WHAT THIS TASK INVOLVES ::
Pick out every line in the items below that contains the word "Shaanxi", and copy each one. Case counts, so only lines with that exact capitalization qualify.

Stored data entries
▽

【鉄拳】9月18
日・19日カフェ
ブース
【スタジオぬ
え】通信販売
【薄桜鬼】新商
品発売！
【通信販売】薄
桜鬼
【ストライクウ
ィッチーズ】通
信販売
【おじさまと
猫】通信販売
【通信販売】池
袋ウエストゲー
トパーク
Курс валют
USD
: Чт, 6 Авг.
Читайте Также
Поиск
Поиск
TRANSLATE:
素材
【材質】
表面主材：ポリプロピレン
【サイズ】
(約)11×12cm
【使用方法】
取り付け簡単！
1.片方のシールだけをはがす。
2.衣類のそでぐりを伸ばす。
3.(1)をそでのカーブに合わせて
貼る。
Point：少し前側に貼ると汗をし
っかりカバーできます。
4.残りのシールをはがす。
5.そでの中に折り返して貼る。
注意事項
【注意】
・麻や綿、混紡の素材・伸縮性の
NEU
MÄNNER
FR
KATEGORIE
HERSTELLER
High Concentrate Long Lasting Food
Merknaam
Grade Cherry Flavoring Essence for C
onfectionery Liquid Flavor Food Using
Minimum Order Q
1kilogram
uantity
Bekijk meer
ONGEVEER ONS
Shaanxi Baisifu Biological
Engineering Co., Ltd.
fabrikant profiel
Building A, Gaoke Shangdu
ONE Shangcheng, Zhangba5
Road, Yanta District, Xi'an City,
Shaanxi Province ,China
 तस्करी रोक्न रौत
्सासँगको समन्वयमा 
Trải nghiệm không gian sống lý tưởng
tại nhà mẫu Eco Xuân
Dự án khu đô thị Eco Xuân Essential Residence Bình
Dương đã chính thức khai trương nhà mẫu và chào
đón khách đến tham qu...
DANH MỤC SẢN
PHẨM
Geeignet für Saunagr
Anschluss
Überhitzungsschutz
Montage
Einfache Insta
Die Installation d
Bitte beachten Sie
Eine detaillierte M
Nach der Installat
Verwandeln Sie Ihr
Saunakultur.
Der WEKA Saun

△

ANSWER TO THIS EXERCISE ::
Shaanxi Baisifu Biological
Shaanxi Province ,China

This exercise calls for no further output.